[[ DOCUMENT EXCERPT open ]]

Let $\boldsymbol{\omega}$ be the angular velocity vector, and $\bf r$ be a point on the Earth surface. Employing the vector formula $$ \boldsymbol{\omega}\times\left(\boldsymbol{\omega}\times{\bf r}\right) = \boldsymbol{\omega}~(\boldsymbol{\omega}\cdot{\bf r}) - {\bf r}~\boldsymbol{\omega}^{\,2} = \nabla\left[\,\frac{1}{2}\,\left(\boldsymbol{\omega}\cdot{\bf r}\right)^2-\frac{1}{2}\,\boldsymbol{\omega}^{\,2}\,{\bf r}^{\,2}\,\right]\;, $$ and introducing the colatitude $\varphi$ through $$ \cos\varphi=\frac{\boldsymbol{\omega}}{\,|\boldsymbol{\omega}|\,}\cdot\frac{\bf r}{\,|{\bf r}|\,}\;, $$ we split the centrifugal force into a second-harmonic part and a purely radial part: $$ -\rho~\boldsymbol{\omega}\times\left(\boldsymbol{\omega}\times{\bf r}\right) = -\nabla\left[\frac{\rho}{3}~\boldsymbol{\omega}^{\,2}\,{\bf r}^{\,2} \,P_2\left(\cos\varphi\right)\right] +\nabla\;\left[\frac{\rho}{3}~\boldsymbol{\omega}^{\,2}\,{\bf r}^{\,2}\right]~,\qquad(*) $$ where we assumed the body homogeneous, and used the expression $P_2(\cos\varphi)=\frac{\textstyle 1}{\textstyle 2}\left(3\,\cos^2\varphi-1\right)$ for the degree-2 Legendre polynomial.

[[ DOCUMENT EXCERPT closed ]]
[[ SUPPLIED INFORMATION open ]]

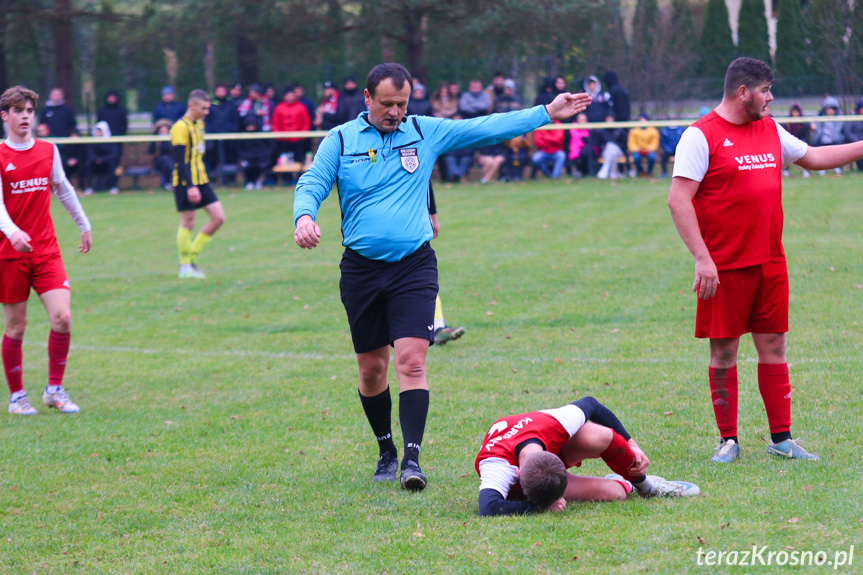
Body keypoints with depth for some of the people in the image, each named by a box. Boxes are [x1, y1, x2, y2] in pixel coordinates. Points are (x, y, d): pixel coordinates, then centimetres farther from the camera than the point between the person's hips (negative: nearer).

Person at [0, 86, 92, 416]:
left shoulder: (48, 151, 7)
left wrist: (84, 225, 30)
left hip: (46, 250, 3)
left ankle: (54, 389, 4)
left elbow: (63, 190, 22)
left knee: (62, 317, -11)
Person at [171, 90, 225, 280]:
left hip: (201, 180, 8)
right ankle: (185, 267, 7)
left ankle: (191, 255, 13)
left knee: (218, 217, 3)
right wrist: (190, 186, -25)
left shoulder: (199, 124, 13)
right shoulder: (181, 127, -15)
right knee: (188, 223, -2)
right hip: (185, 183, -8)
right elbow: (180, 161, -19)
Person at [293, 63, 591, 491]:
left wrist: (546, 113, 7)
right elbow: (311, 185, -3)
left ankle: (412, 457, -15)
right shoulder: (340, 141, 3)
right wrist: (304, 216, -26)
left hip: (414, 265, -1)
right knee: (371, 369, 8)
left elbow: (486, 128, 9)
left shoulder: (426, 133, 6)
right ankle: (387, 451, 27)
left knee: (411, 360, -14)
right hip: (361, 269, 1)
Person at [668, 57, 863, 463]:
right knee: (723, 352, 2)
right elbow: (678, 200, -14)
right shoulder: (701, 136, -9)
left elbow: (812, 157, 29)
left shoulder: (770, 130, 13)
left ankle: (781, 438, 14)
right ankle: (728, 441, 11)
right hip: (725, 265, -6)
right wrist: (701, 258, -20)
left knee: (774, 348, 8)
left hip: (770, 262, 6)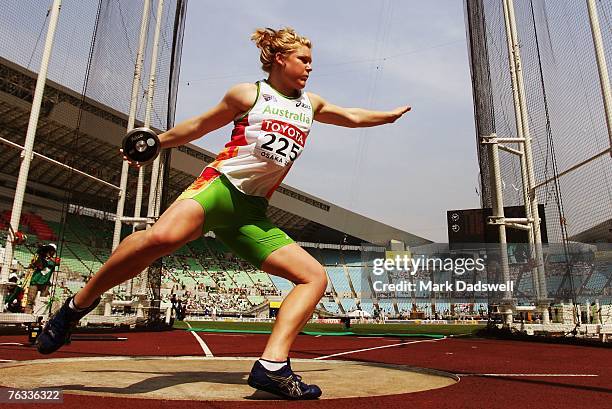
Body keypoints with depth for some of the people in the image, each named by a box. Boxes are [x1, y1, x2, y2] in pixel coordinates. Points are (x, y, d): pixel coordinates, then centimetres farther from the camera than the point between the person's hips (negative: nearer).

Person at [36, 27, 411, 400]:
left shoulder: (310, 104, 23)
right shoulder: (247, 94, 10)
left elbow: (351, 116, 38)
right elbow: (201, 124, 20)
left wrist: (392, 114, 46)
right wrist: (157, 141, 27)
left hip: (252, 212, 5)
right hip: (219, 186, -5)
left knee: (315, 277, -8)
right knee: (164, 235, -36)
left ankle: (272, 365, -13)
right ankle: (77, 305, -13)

[[ SUPPLIED INFORMATION closed ]]
[[ SUPPLIED INFORMATION open ]]

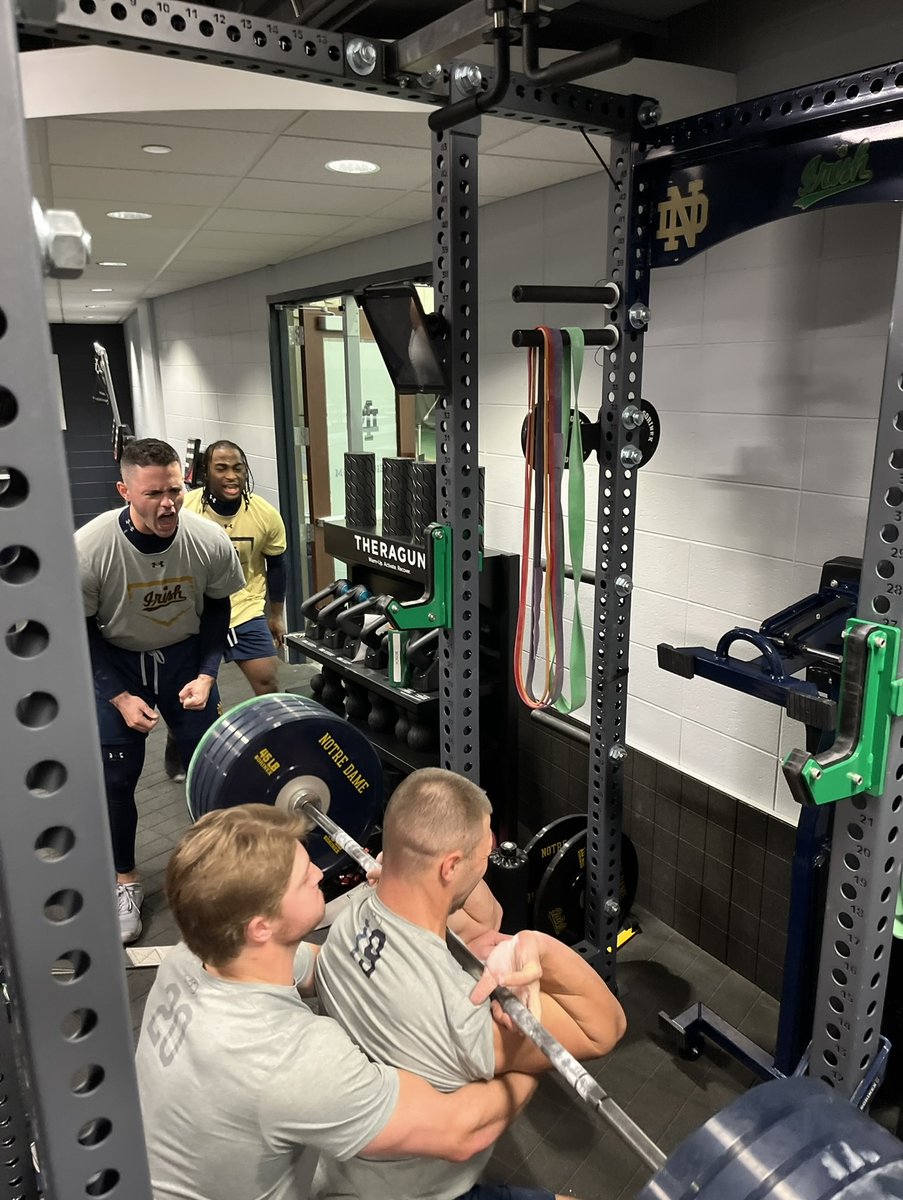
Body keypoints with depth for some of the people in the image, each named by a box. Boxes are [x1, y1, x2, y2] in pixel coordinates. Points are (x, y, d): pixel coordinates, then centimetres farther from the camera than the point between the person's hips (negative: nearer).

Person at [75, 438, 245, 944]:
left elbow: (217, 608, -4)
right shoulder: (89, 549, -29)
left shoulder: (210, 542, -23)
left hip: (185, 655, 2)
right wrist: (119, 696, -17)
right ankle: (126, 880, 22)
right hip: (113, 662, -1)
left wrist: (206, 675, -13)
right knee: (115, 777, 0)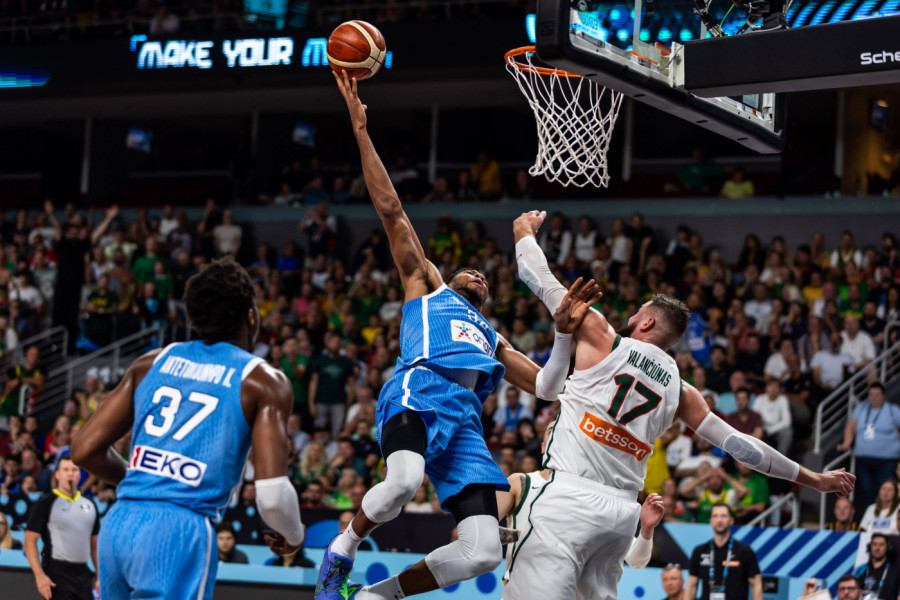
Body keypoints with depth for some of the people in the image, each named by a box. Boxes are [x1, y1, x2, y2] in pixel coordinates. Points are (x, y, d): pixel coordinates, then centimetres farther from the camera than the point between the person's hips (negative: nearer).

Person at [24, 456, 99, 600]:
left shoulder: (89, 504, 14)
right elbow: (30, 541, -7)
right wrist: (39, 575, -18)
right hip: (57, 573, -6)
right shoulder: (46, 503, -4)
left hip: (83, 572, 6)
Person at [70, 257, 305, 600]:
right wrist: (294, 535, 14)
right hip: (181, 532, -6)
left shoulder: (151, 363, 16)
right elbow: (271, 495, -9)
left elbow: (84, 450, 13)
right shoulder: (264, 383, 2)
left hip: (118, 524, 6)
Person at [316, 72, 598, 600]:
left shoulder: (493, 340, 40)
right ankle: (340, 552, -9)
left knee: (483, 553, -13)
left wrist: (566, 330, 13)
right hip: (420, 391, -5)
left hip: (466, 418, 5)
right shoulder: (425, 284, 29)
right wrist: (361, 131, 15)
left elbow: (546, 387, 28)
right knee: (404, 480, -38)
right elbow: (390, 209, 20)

[[ SUPPLIED INFORMATION closed ]]

• [WHAT THIS EXERCISE ASKS]:
#1 Answer these questions about the centrifugal force derivation:
(a) What name does the derivation give to the angle $\varphi$?
(b) What assumption about the body is made?
(c) Into which two parts is the centrifugal force split?
#2 Extend the derivation of the centrifugal force on the rotating Earth, picking up after its final sentence.
The records have no connection to the text on the centrifugal force.

• [EXPECTED RESULTS]:
#1
(a) The colatitude.
(b) The body is assumed to be homogeneous.
(c) A second-harmonic part and a purely radial part.

#2
Interested in oscillating deformation solely, we now must change, in equation (*), $\boldsymbol{\omega}^{\,2}~$ to $~\boldsymbol{\omega}^{\,2}-\langle \boldsymbol{\omega}^{\,2}\rangle $, where $\langle ... \rangle$ denotes time averaging.

From expression (*), we observe that the forcing splits into two parts -- quadrupole and purely radial.

Spherical asymmetry aside, the radial forcing causes a radial deformation. For terrestrial bodies, this is a teeny-tiny effect, because under weak forcing these bodies are virtually incompressible.

The quadrupole term mimics the quadrupole component of tides, wherefore the resulting deformation will be easy to calculate using the standard tidal machinery. I am not expert on ocean tides, but can say that the deformation of the solid part of the Earth will be expressed via the Love number $h_2$.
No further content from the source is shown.